[This post was co-authored with Jelte Wicherts]
In his well-read blog post, originally titled "Why Black Women Are Less Physically Attractive Than Other Women", psychologist Satoshi Kanazawa from the London School of Economics (LSE) concluded that he had found that African American women were "objectively" less attractive than European American, Asian American and Native American women. The immediate and far-reaching responses to his controversial conclusions led Psychology Today to first change the blog's title and later to retract it altogether.
Within a few days after the post appeared on the site, a firestorm ensued. Bloggers from all over the world expressed their outrage at the post. Many people's responses were emotionally charged, and rightly so. Many African American women, who must experience discrimination all their lives, were upset and hurt. Other critiques attempted to be analytical, but didn't address the key issues, or attacked the entire field of evolutionary psychology because of one member of the discipline (see my thoughts on that here). The largest student organization in London (representing 120,000 students) demanded Kanazawa's discharge from LSE. According to its spokesman, LSE has started an internal investigation into the blog, although the LSE spokesman stressed the academic freedom of its researchers.
We agree that scientists should not be sacked for making impolite statements that may offend people. However academic freedom does not entail the right (1) to misinterpret data and (2) to ignore empirical findings that go against stated claims.
We retrieved the data from Add Health on which Satoshi Kanazawa based his conclusions to see whether his results hold up to scrutiny. Add Health is a study conducted on a nationally representative sample of adolescents in grades 7-12 who have been followed up to adulthood. The study includes many, many variables (over 8000 in the publicly available data sets alone), including measures of social, economic, psychological and physical well-being. When we first opened the dataset, we were overwhelmed with variables! (One thing we can thank Kanazawa for is even raising this question in the first place, as we probably would not have normally ever looked at the variables he did. Additionally, it must be noted that with so many variables, there are bound to be many statistically significant results in the dataset simply due to chance .)
Once we finally located the relevant variables, we conducted the relevant analyses and here's what we found:
1. Kanazawa mentions several times that his data on attractiveness are scored "objectively." The ratings of attractiveness made by the interviewers show extremely large differences in terms of how attractive they found the interviewee. For instance the ratings collected from Waves 1 and 2 are correlated at only r = .300 (a correlation ranges from -1.0 to +1.00), suggesting that a meager 9% of the differences in second wave ratings of the same individual can be predicted on the basis of ratings made a year before . The ratings taken at Waves 3 and 4 correlated between raters even lower, at only .136 -- even though the interviewees had reached adulthood by then and so are not expected to change in physical development as strongly as the teenagers. Although these ratings were not taken at the same time, if ratings of attractiveness have less than 2% common variance, one is hard pressed to side with Kanazawa's assertion that attractiveness can be rated objectively.

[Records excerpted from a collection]
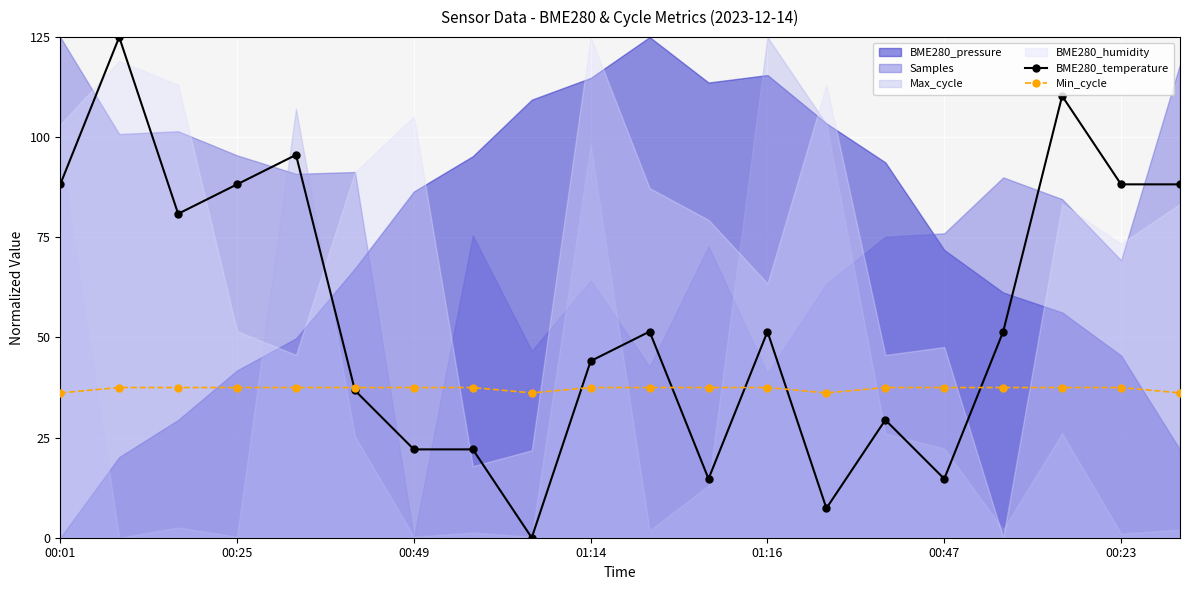

What is the difference between the highest and lowest values at 19?

52.1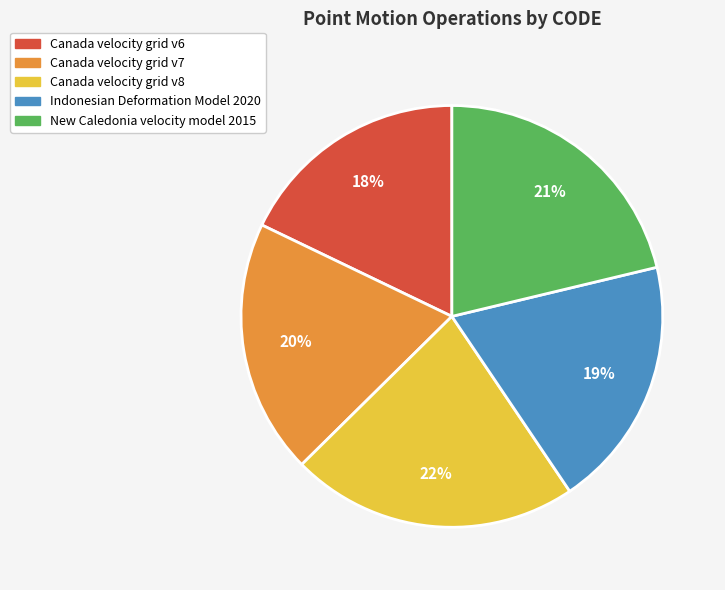

What percentage is the Indonesian Deformation Model 2020 slice, to the nearest percent?

19%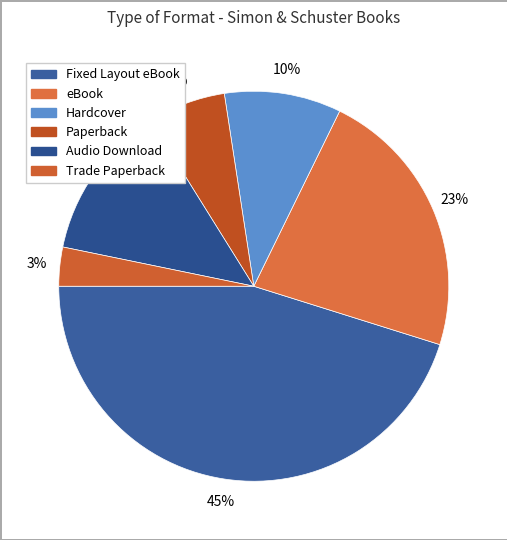

Rank the categories by value from lowest to highest.

Trade Paperback, Paperback, Hardcover, Audio Download, eBook, Fixed Layout eBook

Required action —
Continue the blog analysis of the Add Health attractiveness data from where it stops.

Answer to this task —
The low convergence of ratings finding suggests that in this very large and representative dataset, beauty is mostly in the eye of the beholder. What we are looking at here are simple ratings of attractiveness by interviewers whose tastes differ rather strongly. For instance, one interviewer (no. 153) rated 32 women as looking "about average," while another interviewer (no. 237) found almost all 18 women he rated to be "unattractive." Because raters differ strongly in terms of how they rate interviewee's attractiveness and because most of them did numerous interviews and ratings, this source of variation needs to be taken into account when testing for average race differences in ratings of attractiveness. Kanazawa does not indicate that he did so.
2. Kanazawa interprets his findings in terms of adult attractiveness yet the majority of his data were based on the ratings of attractiveness of the participants when they were teenagers. If many of us (including the authors of this post) were judged throughout our lives based on our physical attractiveness as a teenager, a lot of us would be in trouble!
Add Health currently has four "waves," or phases. Here is a chart of the four waves and the age groups of the four waves:
Note that only Wave IV actually consists of "Adults." In fact, the range of ages for Wave I and Wave II is 12-22, with an average age of about 16 for both waves.
Imagine the scenario. Adult researchers (unfortunately we couldn't find out information about the actual interviewers themselves) went into the homes of these participants and rated their own subjective view of the physical attractiveness of the study participants on a scale from 1 to 5 (ranging from "very unattractive" to "very attractive"). For Waves I and II in particular, the ratings couldn't possibly (we hope!) be referring to ratings of the sexual attractiveness of these kids. So discussions of this topic using data from the dating website OK Cupid really aren't appropriate here.
Only in Waves 3 and 4 were the participants old enough on average (M = 22.2, SD = 1.9 and M= 29.00 SD = 1.8, respectively) to be actually called "women" and "men" instead of girls and boys. If one looks at the data from the waves (3 and 4) in which all of the interviewees reached legal adulthood, the pattern of results no longer supports Kanazawa's main conclusion.
In Wave 3, we did find a very slight difference in attractiveness ratings in favor of European women, but this is effect is no longer significant after we take into account the random variation due to the raters.
However, only data from Wave 4 is relevant for the issue that Kanazawa wants to address simply because this is the only Wave consisting of adults (they were collected when all of the participants were adults aged 25-34). Unfortunately, Kanazawa does not include presentation of these Wave 4 results, despite the fact that he uses Add Health data in most of his studies and these data have been available for over a month.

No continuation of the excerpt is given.